The situation in the host country is described as “catastrophic”. Promises regarding freedom of demonstration and freedom of expression are not being kept. Amnesty International’s appeal: “The international community should take the Beijing Winter Olympics as an opportunity to demand improvements in the human rights situation in China.”
For their part, the Chinese are trying to get the wind out of their sails before the games start. Yang Shu, a member of the organizing committee, explains that “any actions or statements that go against the Olympic spirit and, above all, Chinese law will be punished.”
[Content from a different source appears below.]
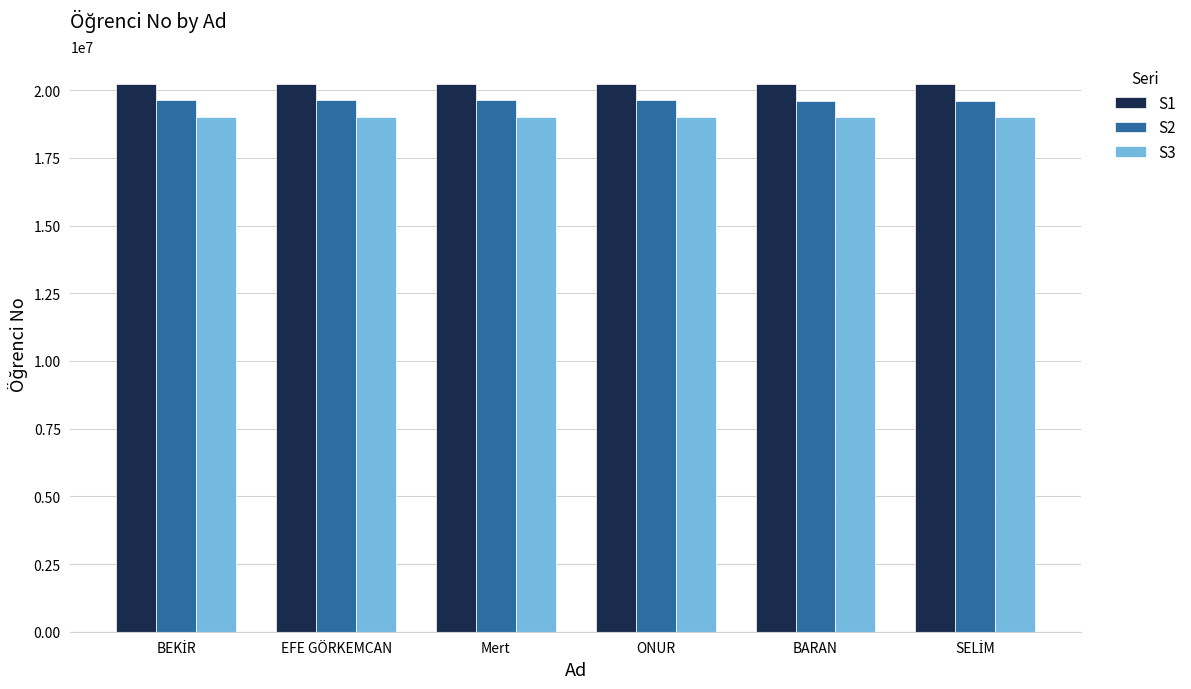

What is the sum of all S1 values?

121386341.0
The Olympic Committee no longer provides such a muzzle. The IOC had already relaxed Article 50 of the Olympic Charter ahead of the Summer Games in Tokyo. Political protests are only prohibited at official ceremonies, during competitions and in the Olympic Village, but are permitted in interviews and on social media.
However, experts fear that athletes are not adequately protected by the International Olympic Committee against Chinese abuse. “Silence is complicity,” says Rob Koehler, director general of the World Athletics Federation.